Reprezentacja Polski wywołała szaleństwo. Wiceprezes PZPN… w roli papieża

Jeśli do tej pory wszyscy informowali o braku zainteresowania reprezentacją Polski, teraz narracja się zmieni. Takiego szaleństwa, jaki miał miejsce pod hotelem Sheraton Pelikan w Hanowerze, nie było dosłownie od lat. Na chwilę sławy załapał się nawet Mieczysław Golba, prezes Podkarpackiego Związku Piłki Nożnej i wiceprezes PZPN, który wykorzystał okazję i uszczknął nieco wiwatów dla siebie.

Przyjazd reprezentacji Polski do Hanoweru
Obserwuj nas w
Własne Na zdjęciu: Przyjazd reprezentacji Polski do Hanoweru
  • Reprezentacja Polski z około godzinnym opóźnieniem dotarła do Hanoweru, który będzie jej bazą w czasie Euro 2024
  • W Warszawie na piłkarzy czekało około 50 kibiców. W Niemczech było ich znacznie więcej
  • A i tak show skradł Mieczysław Golba, który nie umiał odmówić sobie spicia śmietanki

Kibice przywitali piłkarzy w Hanowerze

To nie wyglądało tak od początku. W chwili, gdy zgodnie z rozkładem reprezentacja Polski powinna już lądować w Hanowerze, pod jej hotelem była tylko garstka osób. Wydawało się, że znów będziemy świadkami tego samego, co już znaliśmy przy okazji zbliżającego się Euro 2024 – marnego zainteresowania. Jednak z każdą chwilą tłum rósł, aż przybrał monstrualne rozmiary. I takie też było szaleństwo w chwili przyjazdu Polaków. Zresztą nie ma co opisywać – to można zobaczyć.

Podobnych scen można się spodziewać na środowym treningu reprezentacji, który będzie otwarty dla kibiców. Jednak nie dla wszystkich – napotkana matka z synem była wyraźnie niepocieszona dystrybucją biletów – te miał otrzymać klub Hannover 96, który następnie rozdysponował je między swoich juniorów oraz ich rodziców. Ale we wtorek było święto Polonii z Hanoweru.

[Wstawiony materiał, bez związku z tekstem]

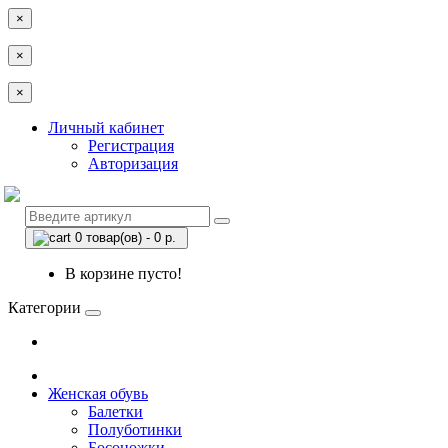
×
×
×
Личный кабинет
Регистрация
Авторизация
0 товар(ов) - 0 р.
В корзине пусто!
Категории
Женская обувь
Балетки
Полуботинки
Босоножки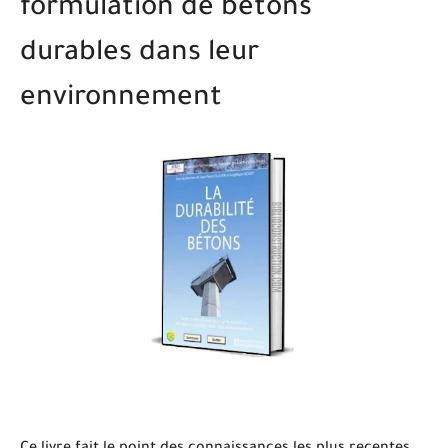
formulation de bétons
durables dans leur
environnement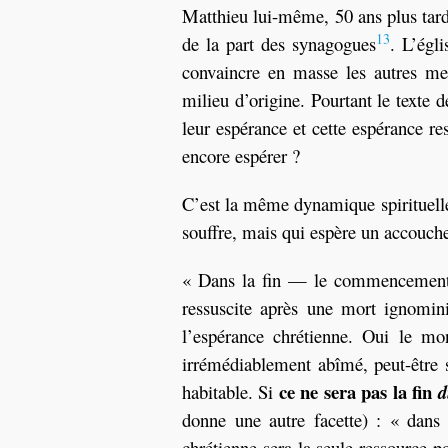
Matthieu lui-même, 50 ans plus tard, 
13
de la part des synagogues
. L’égli
convaincre en masse les autres me
milieu d’origine. Pourtant le texte 
leur espérance et cette espérance re
encore espérer ?
C’est la même dynamique spirituell
souffre, mais qui espère un accouch
« Dans la fin — le commencemen
ressuscite après une mort ignomini
l’espérance chrétienne. Oui le mon
irrémédiablement abîmé, peut-être se
ce ne sera pas la fin
habitable. Si
d
donne une autre facette) : « dan
chrétienne sera la seule ressource 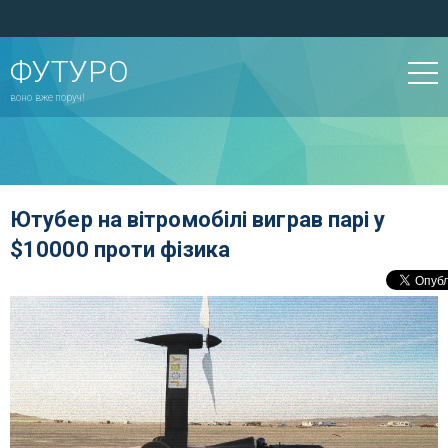
ФУТУРО
воно вже поруч!
Ютубер на вітромобілі виграв парі у
$10000 проти фізика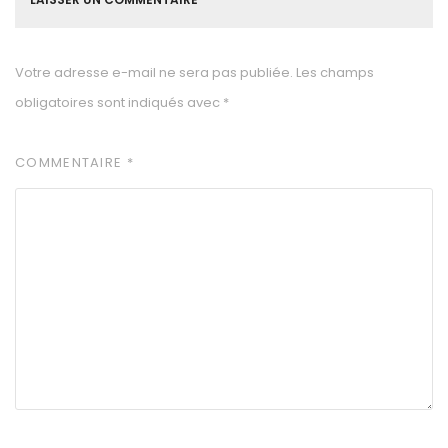
Votre adresse e-mail ne sera pas publiée.
Les champs
obligatoires sont indiqués avec
*
COMMENTAIRE
*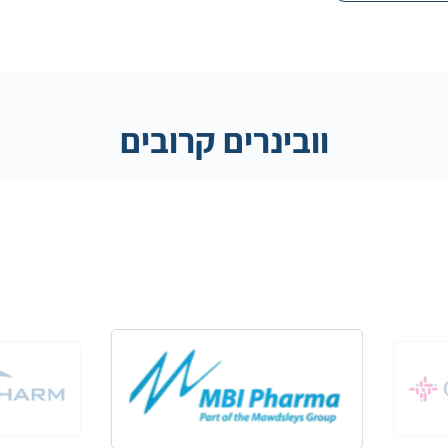
וובינרים קרובים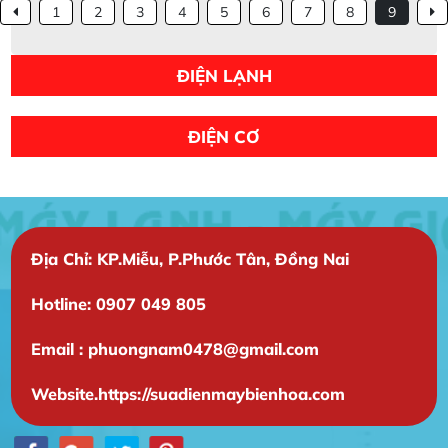
1
2
3
4
5
6
7
8
9
ĐIỆN LẠNH
ĐIỆN CƠ
Địa Chỉ: KP.Miễu, P.Phước Tân, Đồng Nai
Hotline: 0907 049 805
Email : phuongnam0478@gmail.com
Website.https://suadienmaybienhoa.com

Najbardziej niesamowita scena nie była jednak udziałem piłkarzy, a Mieczysława Golby. Wiceprezes PZPN z Podkarpacia od samego momentu opuszczenia autokaru był wyraźnie podekscytowany miejscem, w którym się znalazł. Ochoczo to nagrywał, a gdy wszyscy piłkarze znikli już za drzwiami wejściowymi hotelu, a Golba pojawił się na ostatnim schodku – zaczął pozdrawiać rodaków w stylu przypominającym pozdrowienie papieskie. Dołączył do niego Cezary Kulesza, choć prezes PZPN odpuścił sobie tego typu gesty – skończyło się jedynie na kciuku uniesionym do góry oraz nagraniu pamiątkowego filmu.

Co ciekawe, gdy obaj bossowie ze związku stali w świetle reflektorów, tłum… wciąż wiwatował. Trudno powiedzieć, czy nieświadomy tego, kogo wiwaty dotyczą, czy PZPN nagle wśród Polonii zaczął być doceniany. Z tłumu przebiło się dosłownie jedno negatywne hasło – powiedzmy, że zachęcające Cezarego Kuleszę do odstawienia alkoholu.

Pozdrowienia Mieczysława Golby także są widoczne na filmie.

W ten sposób reprezentacja Polski rozpoczęła niemiecką część zgrupowania. W środę popołudniu odbędzie pierwszy trening – w całości otwarty dla mediów i kibiców. W czwartek i piątek będzie już trenować pod kluczem i w godzinach przedpołudniowych. W sobotę przeniesie się do Hamburga, gdzie odbędzie już zajęcia na arenie niedzielnego meczu z Holandią.